::: Data records :::

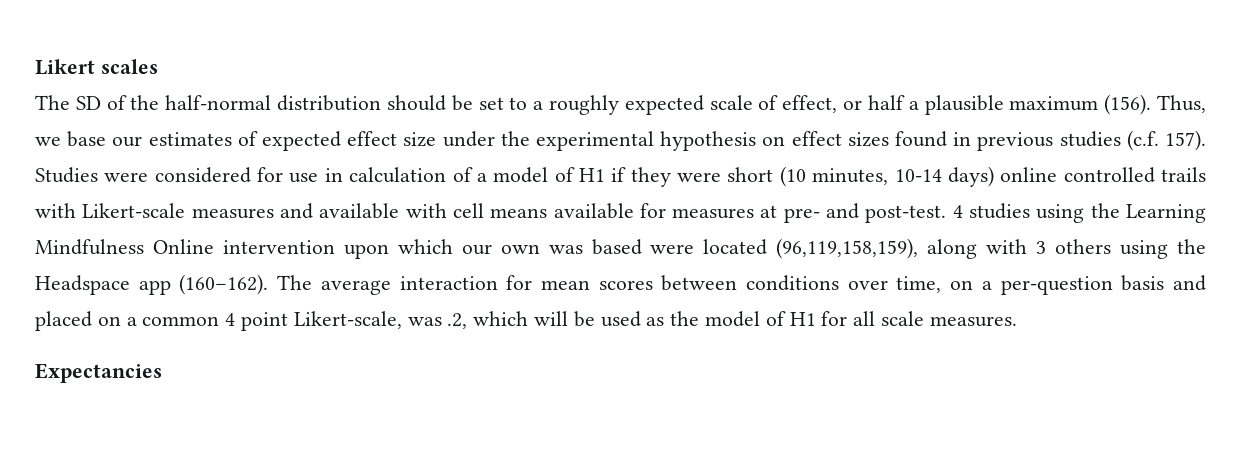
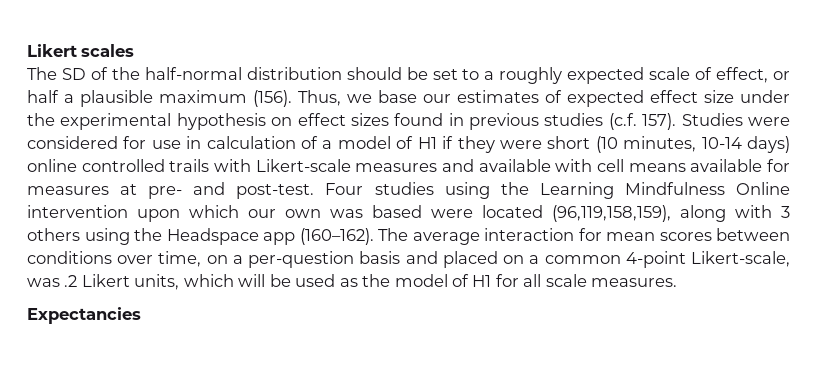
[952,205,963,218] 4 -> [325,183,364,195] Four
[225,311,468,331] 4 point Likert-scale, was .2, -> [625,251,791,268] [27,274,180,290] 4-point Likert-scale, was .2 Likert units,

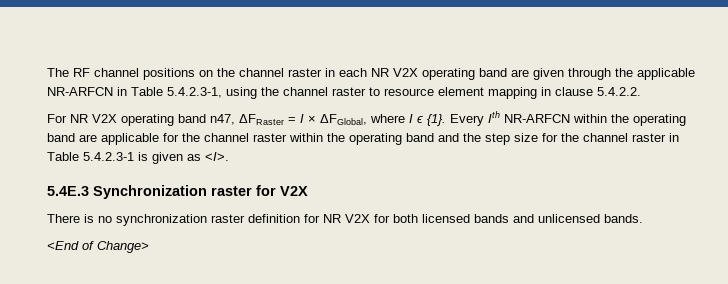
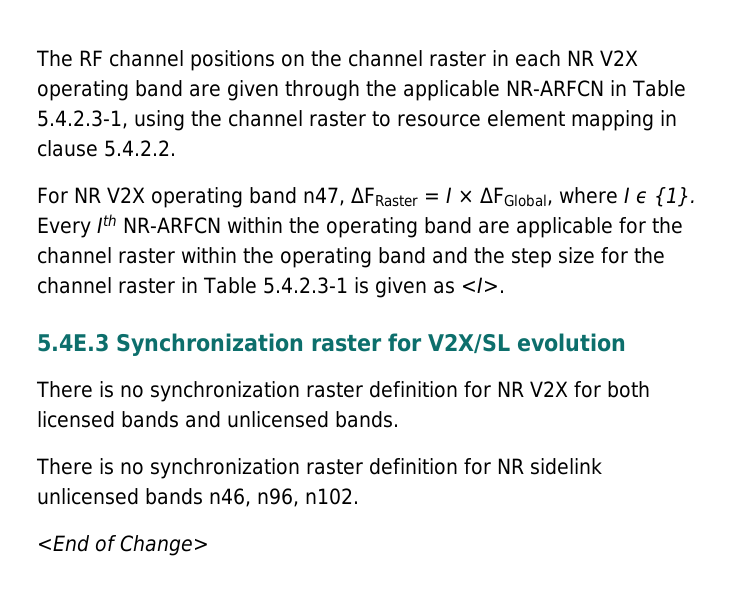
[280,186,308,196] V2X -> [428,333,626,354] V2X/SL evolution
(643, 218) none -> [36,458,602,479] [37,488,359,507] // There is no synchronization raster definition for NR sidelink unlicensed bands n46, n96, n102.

:::
::: Data records :::

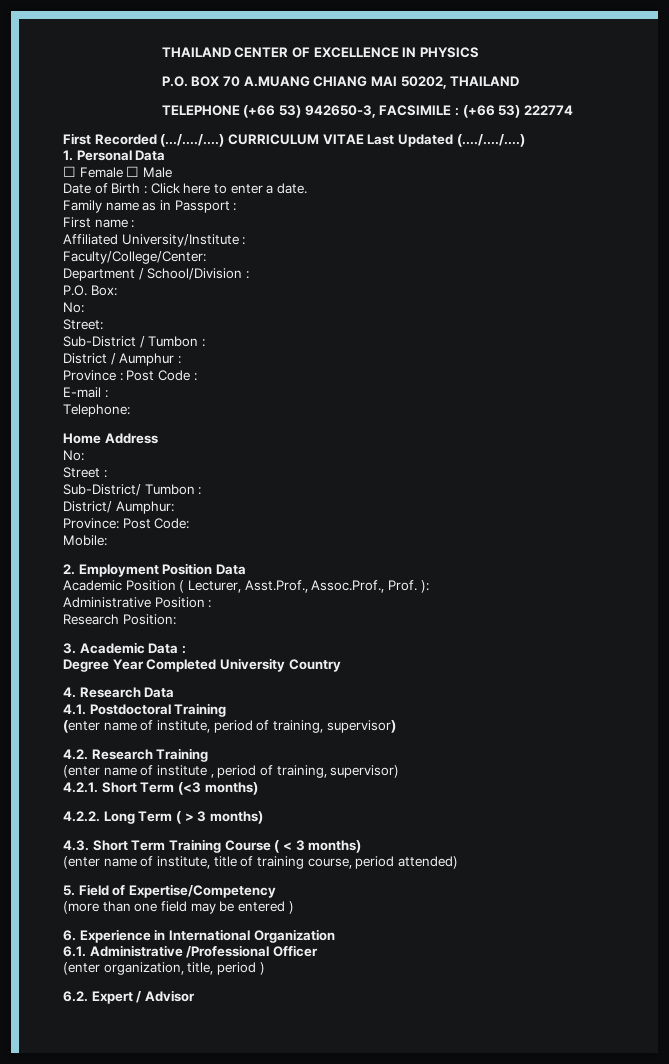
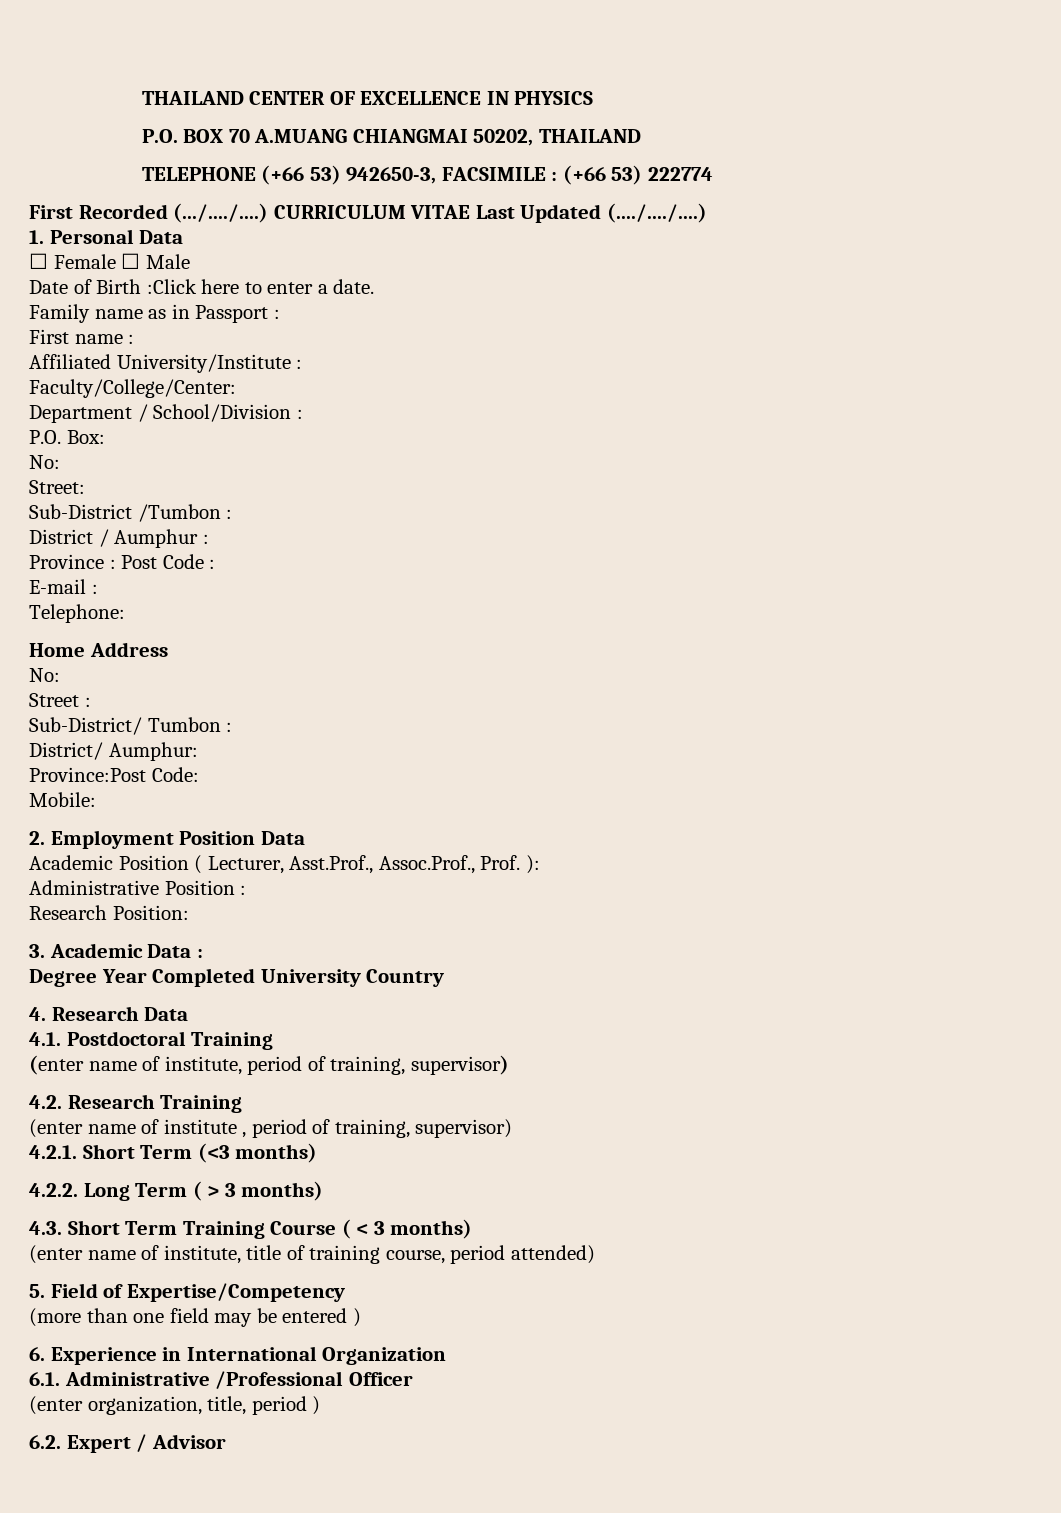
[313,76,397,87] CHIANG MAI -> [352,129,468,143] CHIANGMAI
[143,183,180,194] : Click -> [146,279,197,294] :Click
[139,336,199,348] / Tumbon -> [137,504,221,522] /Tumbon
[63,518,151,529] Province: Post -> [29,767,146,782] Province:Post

:::

* Prompt
Begin at the line in the entries above that has "[952,205,963,218] 4 -> [325,183,364,195] Four", stop after the line that has "(643, 218) none", and output exactly those lines without pictures.

* Answer for the task
[952,205,963,218] 4 -> [325,183,364,195] Four
[225,311,468,331] 4 point Likert-scale, was .2, -> [625,251,791,268] [27,274,180,290] 4-point Likert-scale, was .2 Likert units,

[280,186,308,196] V2X -> [428,333,626,354] V2X/SL evolution
(643, 218) none -> [36,458,602,479] [37,488,359,507] // There is no synchronization raster definition for NR sidelink unlicensed bands n46, n96, n102.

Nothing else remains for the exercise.